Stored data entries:
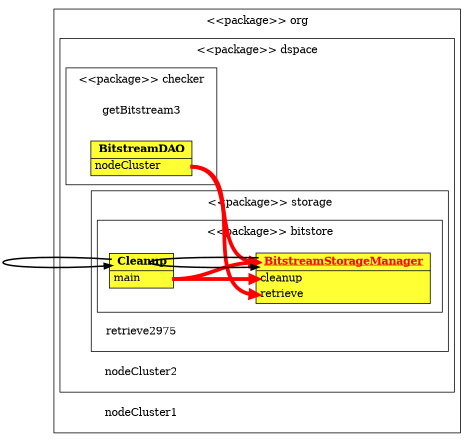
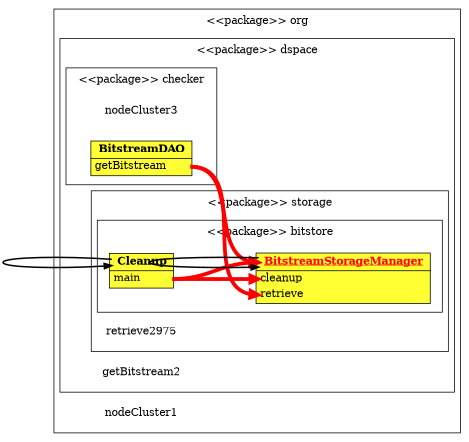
  digraph {
    compound=true
    rankdir=LR
    ranksep=equally
    node [shape=none]
    edge [arrowhead=normal color=red headport=4133 penwidth=5 style=bold tailport=991]
-   nodeCluster3 [label=getBitstream3]
-   n2 [label=<<TABLE BGCOLOR="#FFFF33"> <TR> <TD PORT="931" HREF="931" BORDER="0"> <B>BitstreamDAO </B></TD></TR> <HR/> <TR><TD PORT="991" HREF="991" ALIGN="LEFT" BORDER="0">nodeCluster</TD></TR> </TABLE>>]
+   nodeCluster3
+   n2 [label=<<TABLE BGCOLOR="#FFFF33"> <TR> <TD PORT="931" HREF="931" BORDER="0"> <B>BitstreamDAO </B></TD></TR> <HR/> <TR><TD PORT="991" HREF="991" ALIGN="LEFT" BORDER="0">getBitstream</TD></TR> </TABLE>>]
    n3 [label=<<TABLE BGCOLOR="#FFFF33"> <TR> <TD PORT="5403" HREF="5403" BORDER="0"> <B>Cleanup </B></TD></TR> <HR/> <TR><TD PORT="5405" HREF="5405" ALIGN="LEFT" BORDER="0">main</TD></TR> </TABLE>>]
    n4 [label=<<TABLE BGCOLOR="#FFFF33"> <TR> <TD PORT="4133" HREF="4133" BORDER="0"> <B><FONT COLOR="red"><U>BitstreamStorageManager</U></FONT> </B></TD></TR> <HR/> <TR><TD PORT="5407" HREF="5407" ALIGN="LEFT" BORDER="0">cleanup</TD></TR> <TR><TD PORT="4134" HREF="4134" ALIGN="LEFT" BORDER="0">retrieve</TD></TR> </TABLE>>]
    n5 [label=retrieve2975]
-   nodeCluster2
+   nodeCluster2 [label=getBitstream2]
    nodeCluster1
    subgraph cluster_1 {
      color=black
      label=<<TABLE BORDER="0"><TR><TD BORDER="0" HREF="1" > &lt;&lt;package&gt;&gt; org </TD></TR></TABLE>>
      nodeCluster1
      subgraph cluster_2 {
        color=black
        label=<<TABLE BORDER="0"><TR><TD BORDER="0" HREF="2" > &lt;&lt;package&gt;&gt; dspace </TD></TR></TABLE>>
        nodeCluster2
        subgraph cluster_3 {
          color=black
          label=<<TABLE BORDER="0"><TR><TD BORDER="0" HREF="3" > &lt;&lt;package&gt;&gt; checker </TD></TR></TABLE>>
          nodeCluster3
          n2
        }
        subgraph cluster_4 {
          color=black
          label=<<TABLE BORDER="0"><TR><TD BORDER="0" HREF="2975" > &lt;&lt;package&gt;&gt; storage </TD></TR></TABLE>>
          n5
          subgraph cluster_5 {
            color=black
            label=<<TABLE BORDER="0"><TR><TD BORDER="0" HREF="5402" > &lt;&lt;package&gt;&gt; bitstore </TD></TR></TABLE>>
            n3
            n4
          }
        }
      }
    }
    n2 -> n4
    n2 -> n4 [headport=4134]
    n3 -> n3 [color=black headport=5403 penwidth=2 tailport=5403]
    n3 -> n4 [tailport=5405]
    n3 -> n4 [headport=5407 tailport=5405]
    n4 -> n4 [color=black penwidth=2 tailport=4133]
  }
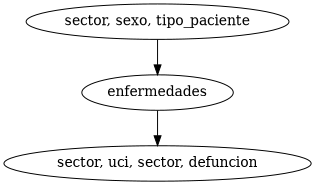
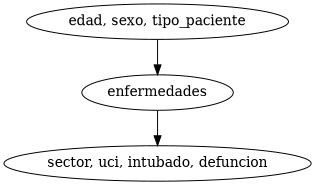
  digraph {
-   "edad, sexo, tipo_paciente" [label="sector, sexo, tipo_paciente"]
+   "edad, sexo, tipo_paciente"
    enfermedades
-   "sector, uci, intubado, defuncion" [label="sector, uci, sector, defuncion"]
+   "sector, uci, intubado, defuncion"
    "edad, sexo, tipo_paciente" -> enfermedades
    enfermedades -> "sector, uci, intubado, defuncion"
  }
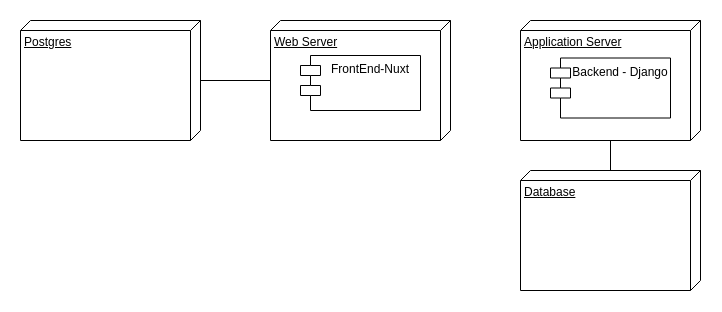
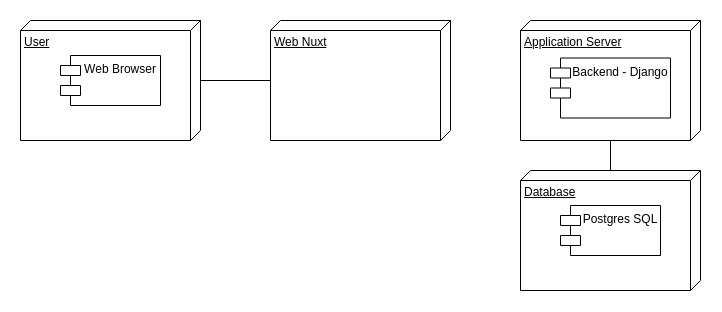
  <mxCell id="0" />
  <mxCell id="1" parent="0" />
  <mxCell id="2" style="edgeStyle=orthogonalEdgeStyle;rounded=0;orthogonalLoop=1;jettySize=auto;html=1;endArrow=none;endFill=0;" edge="1" parent="1" source="3" target="5"><mxGeometry relative="1" as="geometry" /></mxCell>
- <mxCell id="3" value="Postgres" style="verticalAlign=top;align=left;spacingTop=8;spacingLeft=2;spacingRight=12;shape=cube;size=10;direction=south;fontStyle=4;html=1;whiteSpace=wrap;" vertex="1" parent="1"><mxGeometry x="20" y="20" width="180" height="120" as="geometry" /></mxCell>
- <mxCell id="5" value="Web Server" style="verticalAlign=top;align=left;spacingTop=8;spacingLeft=2;spacingRight=12;shape=cube;size=10;direction=south;fontStyle=4;html=1;whiteSpace=wrap;" vertex="1" parent="1"><mxGeometry x="270" y="20" width="180" height="120" as="geometry" /></mxCell>
- <mxCell id="6" value="FrontEnd-Nuxt&lt;br&gt;" style="shape=module;align=left;spacingLeft=20;align=center;verticalAlign=top;whiteSpace=wrap;html=1;" vertex="1" parent="1"><mxGeometry x="300" y="55" width="120" height="55" as="geometry" /></mxCell>
+ <mxCell id="3" value="User" style="verticalAlign=top;align=left;spacingTop=8;spacingLeft=2;spacingRight=12;shape=cube;size=10;direction=south;fontStyle=4;html=1;whiteSpace=wrap;" vertex="1" parent="1"><mxGeometry x="20" y="20" width="180" height="120" as="geometry" /></mxCell>
+ <mxCell id="4" value="Web Browser" style="shape=module;align=left;spacingLeft=20;align=center;verticalAlign=top;whiteSpace=wrap;html=1;" vertex="1" parent="1"><mxGeometry x="60" y="55" width="100" height="50" as="geometry" /></mxCell>
+ <mxCell id="5" value="Web Nuxt" style="verticalAlign=top;align=left;spacingTop=8;spacingLeft=2;spacingRight=12;shape=cube;size=10;direction=south;fontStyle=4;html=1;whiteSpace=wrap;" vertex="1" parent="1"><mxGeometry x="270" y="20" width="180" height="120" as="geometry" /></mxCell>
  <mxCell id="7" style="edgeStyle=orthogonalEdgeStyle;rounded=0;orthogonalLoop=1;jettySize=auto;html=1;endArrow=none;endFill=0;" edge="1" parent="1" source="8" target="10"><mxGeometry relative="1" as="geometry" /></mxCell>
  <mxCell id="8" value="Application Server" style="verticalAlign=top;align=left;spacingTop=8;spacingLeft=2;spacingRight=12;shape=cube;size=10;direction=south;fontStyle=4;html=1;whiteSpace=wrap;" vertex="1" parent="1"><mxGeometry x="520" y="20" width="180" height="120" as="geometry" /></mxCell>
  <mxCell id="9" value="Backend - Django" style="shape=module;align=left;spacingLeft=20;align=center;verticalAlign=top;whiteSpace=wrap;html=1;" vertex="1" parent="1"><mxGeometry x="550" y="57.5" width="120" height="60" as="geometry" /></mxCell>
  <mxCell id="10" value="Database" style="verticalAlign=top;align=left;spacingTop=8;spacingLeft=2;spacingRight=12;shape=cube;size=10;direction=south;fontStyle=4;html=1;whiteSpace=wrap;" vertex="1" parent="1"><mxGeometry x="520" y="170" width="180" height="120" as="geometry" /></mxCell>
+ <mxCell id="11" value="Postgres SQL" style="shape=module;align=left;spacingLeft=20;align=center;verticalAlign=top;whiteSpace=wrap;html=1;" vertex="1" parent="1"><mxGeometry x="560" y="205" width="100" height="50" as="geometry" /></mxCell>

Aim of the task –
Count the lines in the listing that contain the string "endFill", matching case exactly. Reply with the number only.

Result for this exercise –
2